Said Nursi ümmet için çalışmıştır

Said Nursi ümmet için çalışmıştır

Milli Gazete yazarı Mehmet Şevket Eygi, İslam'ın tebliğ edilmesi gereken değerleriyle ilgili yazısında, Bediüzzaman'ın İslâm'a hizmet ettiğini yazdı

RisaleHaber-Haber Merkezi

Milli Gazete yazarı Mehmet Şevket Eygi, "Bediüzzaman hazretleri İslâm, iman, Kur'ân, Sünnet, Şeriat, Ümmet için hizmet etmiş ve çalışmıştır" dedi.

İslâm dininde dâvet (çağrı) ve tebliğin (bildirmek, öğretmek) olduğunu belirten Eygi, 8 madde halinde saydığı bu değerlere genel dâvet yapıldığını söyledi.

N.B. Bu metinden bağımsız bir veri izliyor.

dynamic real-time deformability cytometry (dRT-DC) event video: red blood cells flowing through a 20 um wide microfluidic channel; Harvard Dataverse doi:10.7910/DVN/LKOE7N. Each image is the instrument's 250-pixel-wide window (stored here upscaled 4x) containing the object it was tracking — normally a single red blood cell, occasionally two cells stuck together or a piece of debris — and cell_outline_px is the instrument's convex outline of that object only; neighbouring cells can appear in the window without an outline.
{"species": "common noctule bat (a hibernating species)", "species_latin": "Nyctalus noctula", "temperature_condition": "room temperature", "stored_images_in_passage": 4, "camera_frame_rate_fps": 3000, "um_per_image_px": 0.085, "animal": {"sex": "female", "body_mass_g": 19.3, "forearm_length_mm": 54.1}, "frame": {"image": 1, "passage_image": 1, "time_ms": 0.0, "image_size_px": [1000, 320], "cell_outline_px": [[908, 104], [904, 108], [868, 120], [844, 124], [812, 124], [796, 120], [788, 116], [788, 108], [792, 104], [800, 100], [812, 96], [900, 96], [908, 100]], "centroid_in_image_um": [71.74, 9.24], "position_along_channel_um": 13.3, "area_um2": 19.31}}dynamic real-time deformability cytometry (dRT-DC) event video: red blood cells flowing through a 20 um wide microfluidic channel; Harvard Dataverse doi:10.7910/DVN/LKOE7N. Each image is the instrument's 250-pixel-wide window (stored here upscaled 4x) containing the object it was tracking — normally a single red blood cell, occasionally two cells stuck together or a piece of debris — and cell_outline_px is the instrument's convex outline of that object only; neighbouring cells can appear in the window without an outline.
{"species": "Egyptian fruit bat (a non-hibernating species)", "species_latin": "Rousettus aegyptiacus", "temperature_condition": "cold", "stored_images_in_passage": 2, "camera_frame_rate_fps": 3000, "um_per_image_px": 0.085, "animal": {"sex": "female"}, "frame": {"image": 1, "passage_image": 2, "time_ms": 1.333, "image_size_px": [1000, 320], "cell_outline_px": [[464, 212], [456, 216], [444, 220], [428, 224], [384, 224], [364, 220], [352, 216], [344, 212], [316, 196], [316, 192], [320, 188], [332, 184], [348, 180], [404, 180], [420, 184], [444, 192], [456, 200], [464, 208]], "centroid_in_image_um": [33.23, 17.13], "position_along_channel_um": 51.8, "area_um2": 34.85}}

"Tasavvuf tarikatlarına, cemaatlere, hizip ve fırkalara genel dâvet yapılmaz, yapılmamalıdır" diyen Eygi, "Bir Müslümanın tarikat ve tasavvuf konusunda hiç nasibi olmayabilir. İlmihal kitabında yazılan bilgileri hayata uygularsa inşaallah kurtulur. Çeşitli tarikatlar, cemaatler, gruplar vardır. Bunlardan birine intisab etmek bir nasip meselesidir. İlle de şu tarikata, şu cemaate gireceksin diye genel davet ve baskı yapılmaz. Tarikatlar ve cemaatler cevher değil, arazdır" dedi.

İslâm'da üstünlüğün tarikat veya cemaat mensubiyetiyle olmadığını, ütünlüğün takva ile olduğunu ifade eden Eygi, "Takva da ilimle, irfanla, firasetle, hikmetle bilinir ve elde edilir. Tarikatlar, cemaatler, meşrepler bütün değildir, parçadır. Bütünü parçaya sığdırmak için çalışmak, didinmek akıl kârı değildir. Her tarikatın, her tarikat kolunun, her cemaatin, her grubun kendi dergisini çıkartmaya heveslenmesi medya konusunda bizi güçsüz hale getirmiştir. Bütün tarikatlar, cemaatler, meşrepler birleşseler ve her ay bir milyon nüsha basılan ve satılan büyük bir islâmî dergi çıkartsalar iyi olmaz mı?" şeklinde yazdı.

Bediüzzaman Said Nursi'den örnek veren Eygi, sözlerini şöyle sürdürdü:

"Bediüzzaman hazretleri İslâm, iman, Kur'ân, Sünnet, Şeriat, Ümmet için hizmet etmiş ve çalışmıştır. Önemli ve hayatî olan şey insanların iman, İslâm, Kur'ân, Sünnet, Şeriat yoluna girmeleridir.

"Camide namaz kılınıyor. Cemaat saflarında Nurcu var, Nakşî var, Kadirî var; Hanefî var, Şâfiî var; tarikatli var, tarikatsiz var; şu veya bu mezhep ve meşrebe mensup Müslüman var... Bunların hepsi mü'min, hepsi müslim, hepsi Kur'ân'a ve Sünnete inanmış ve bağlı, hepsi Şeriatı kabul etmiş... Hep birlikte Rahman'a ibadet ediyorlar.